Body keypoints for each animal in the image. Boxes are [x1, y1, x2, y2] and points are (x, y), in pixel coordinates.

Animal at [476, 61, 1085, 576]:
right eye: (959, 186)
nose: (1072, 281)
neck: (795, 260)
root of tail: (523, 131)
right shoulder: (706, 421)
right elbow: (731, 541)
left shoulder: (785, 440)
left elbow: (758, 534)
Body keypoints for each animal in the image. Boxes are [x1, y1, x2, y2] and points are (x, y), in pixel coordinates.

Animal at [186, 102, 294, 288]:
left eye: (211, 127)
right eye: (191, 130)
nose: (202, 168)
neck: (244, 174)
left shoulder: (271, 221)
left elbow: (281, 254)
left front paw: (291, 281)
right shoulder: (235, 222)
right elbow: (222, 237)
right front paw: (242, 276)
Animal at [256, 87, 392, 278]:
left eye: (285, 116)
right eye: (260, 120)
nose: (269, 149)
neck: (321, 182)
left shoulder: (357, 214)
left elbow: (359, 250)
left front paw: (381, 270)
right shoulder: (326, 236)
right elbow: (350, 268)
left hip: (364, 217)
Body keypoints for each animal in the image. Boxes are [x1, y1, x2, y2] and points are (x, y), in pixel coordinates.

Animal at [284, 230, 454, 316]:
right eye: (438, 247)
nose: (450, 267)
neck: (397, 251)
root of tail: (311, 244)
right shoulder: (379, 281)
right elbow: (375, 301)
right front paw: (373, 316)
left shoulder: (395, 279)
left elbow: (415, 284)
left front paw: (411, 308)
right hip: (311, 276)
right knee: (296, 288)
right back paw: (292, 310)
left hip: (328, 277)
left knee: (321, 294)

**Exercise directions:**
Every entry should be retyped exactly as shown.

**Output of the task:**
Body keypoints for each animal in the image. Boxes are [x1, y1, x2, y2] and points are (x, y), in pixel coordinates.

Animal at [476, 61, 1085, 576]:
right eye: (959, 186)
nose: (1072, 281)
neck: (795, 260)
root of tail: (523, 131)
right shoulder: (706, 421)
right elbow: (731, 541)
left shoulder: (785, 440)
left elbow: (758, 534)
Body keypoints for each animal in the image. Boxes are [x1, y1, x2, y2] and points are (x, y), in pixel coordinates.

Animal at [186, 102, 294, 288]:
left eye: (211, 127)
right eye: (191, 130)
nose: (202, 168)
neck: (244, 174)
left shoulder: (271, 221)
left elbow: (281, 254)
left front paw: (291, 281)
right shoulder: (235, 222)
right elbow: (222, 237)
right front paw: (242, 276)
Animal at [256, 87, 392, 278]:
left eye: (285, 116)
right eye: (260, 120)
nose: (269, 149)
neck: (321, 182)
left shoulder: (357, 214)
left elbow: (359, 250)
left front paw: (381, 270)
right shoulder: (326, 236)
right elbow: (350, 268)
left hip: (364, 217)
Body keypoints for each animal in the image. Boxes are [x1, y1, x2, y2] and points are (x, y), in pixel coordinates.

Animal at [284, 230, 454, 316]:
right eye: (438, 247)
nose: (450, 267)
neck: (397, 251)
root of tail: (311, 244)
right shoulder: (379, 281)
right elbow: (375, 301)
right front paw: (373, 316)
left shoulder: (395, 279)
left elbow: (415, 284)
left front paw: (411, 308)
right hip: (311, 276)
right knee: (296, 288)
right back paw: (292, 310)
left hip: (328, 277)
left knee: (321, 294)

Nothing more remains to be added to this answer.